PROBLEM TO WORK ON
Format the lines from the start of the records through the line containing "подключения. После передаем" as a numbered list, omitting any blank lines.

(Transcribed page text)
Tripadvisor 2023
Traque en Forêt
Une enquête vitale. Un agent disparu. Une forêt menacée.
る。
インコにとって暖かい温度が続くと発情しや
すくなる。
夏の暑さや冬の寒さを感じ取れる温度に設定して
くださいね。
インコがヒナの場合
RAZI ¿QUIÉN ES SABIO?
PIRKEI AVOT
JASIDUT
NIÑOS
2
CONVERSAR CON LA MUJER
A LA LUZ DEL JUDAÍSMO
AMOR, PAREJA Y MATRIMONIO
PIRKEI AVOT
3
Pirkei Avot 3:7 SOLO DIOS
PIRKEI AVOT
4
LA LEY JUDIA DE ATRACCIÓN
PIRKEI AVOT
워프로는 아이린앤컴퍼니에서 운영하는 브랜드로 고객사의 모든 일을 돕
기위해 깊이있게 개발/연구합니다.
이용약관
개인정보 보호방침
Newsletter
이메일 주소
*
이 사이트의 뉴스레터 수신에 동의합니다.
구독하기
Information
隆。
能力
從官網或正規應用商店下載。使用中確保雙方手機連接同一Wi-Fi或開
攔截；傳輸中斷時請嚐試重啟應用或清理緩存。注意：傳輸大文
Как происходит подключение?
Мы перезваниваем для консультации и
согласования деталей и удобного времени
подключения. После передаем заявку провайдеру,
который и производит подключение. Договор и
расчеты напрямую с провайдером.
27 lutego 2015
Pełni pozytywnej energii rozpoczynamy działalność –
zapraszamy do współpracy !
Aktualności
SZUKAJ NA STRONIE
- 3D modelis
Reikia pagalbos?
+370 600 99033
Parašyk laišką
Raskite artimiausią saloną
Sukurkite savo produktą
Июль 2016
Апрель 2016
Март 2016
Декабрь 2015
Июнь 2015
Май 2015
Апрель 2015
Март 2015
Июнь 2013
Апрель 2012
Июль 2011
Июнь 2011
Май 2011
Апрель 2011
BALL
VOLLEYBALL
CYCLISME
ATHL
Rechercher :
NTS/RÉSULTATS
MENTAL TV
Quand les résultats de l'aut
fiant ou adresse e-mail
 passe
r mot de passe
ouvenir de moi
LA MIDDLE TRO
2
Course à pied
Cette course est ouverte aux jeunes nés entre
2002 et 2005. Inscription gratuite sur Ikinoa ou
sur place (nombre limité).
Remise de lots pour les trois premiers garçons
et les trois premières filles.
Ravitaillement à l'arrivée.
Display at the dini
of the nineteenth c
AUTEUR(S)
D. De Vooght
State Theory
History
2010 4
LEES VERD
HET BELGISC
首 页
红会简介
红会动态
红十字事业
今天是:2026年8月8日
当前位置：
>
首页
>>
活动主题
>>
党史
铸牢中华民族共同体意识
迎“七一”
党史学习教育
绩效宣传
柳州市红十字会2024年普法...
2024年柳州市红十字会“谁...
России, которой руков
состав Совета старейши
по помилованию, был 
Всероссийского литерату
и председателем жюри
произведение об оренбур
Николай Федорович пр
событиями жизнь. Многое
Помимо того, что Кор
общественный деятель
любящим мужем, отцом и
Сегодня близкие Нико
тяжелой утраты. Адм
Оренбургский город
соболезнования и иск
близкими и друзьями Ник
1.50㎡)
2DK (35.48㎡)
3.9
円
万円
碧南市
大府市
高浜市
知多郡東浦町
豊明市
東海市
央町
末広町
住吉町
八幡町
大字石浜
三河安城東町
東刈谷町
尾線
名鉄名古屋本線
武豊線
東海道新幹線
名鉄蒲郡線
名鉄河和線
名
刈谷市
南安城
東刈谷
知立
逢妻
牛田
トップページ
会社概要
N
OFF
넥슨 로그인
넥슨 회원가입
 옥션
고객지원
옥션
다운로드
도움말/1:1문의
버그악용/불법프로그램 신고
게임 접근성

ANSWER FOR THIS EXERCISE
1. Tripadvisor 2023
2. Traque en Forêt
3. Une enquête vitale. Un agent disparu. Une forêt menacée.
4. る。
5. インコにとって暖かい温度が続くと発情しや
6. すくなる。
7. 夏の暑さや冬の寒さを感じ取れる温度に設定して
8. くださいね。
9. インコがヒナの場合
10. RAZI ¿QUIÉN ES SABIO?
11. PIRKEI AVOT
12. JASIDUT
13. NIÑOS
14. 2
15. CONVERSAR CON LA MUJER
16. A LA LUZ DEL JUDAÍSMO
17. AMOR, PAREJA Y MATRIMONIO
18. PIRKEI AVOT
19. 3
20. Pirkei Avot 3:7 SOLO DIOS
21. PIRKEI AVOT
22. 4
23. LA LEY JUDIA DE ATRACCIÓN
24. PIRKEI AVOT
25. 워프로는 아이린앤컴퍼니에서 운영하는 브랜드로 고객사의 모든 일을 돕
26. 기위해 깊이있게 개발/연구합니다.
27. 이용약관
28. 개인정보 보호방침
29. Newsletter
30. 이메일 주소
31. *
32. 이 사이트의 뉴스레터 수신에 동의합니다.
33. 구독하기
34. Information
35. 隆。
36. 能力
37. 從官網或正規應用商店下載。使用中確保雙方手機連接同一Wi-Fi或開
38. 攔截；傳輸中斷時請嚐試重啟應用或清理緩存。注意：傳輸大文
39. Как происходит подключение?
40. Мы перезваниваем для консультации и
41. согласования деталей и удобного времени
42. подключения. После передаем заявку провайдеру,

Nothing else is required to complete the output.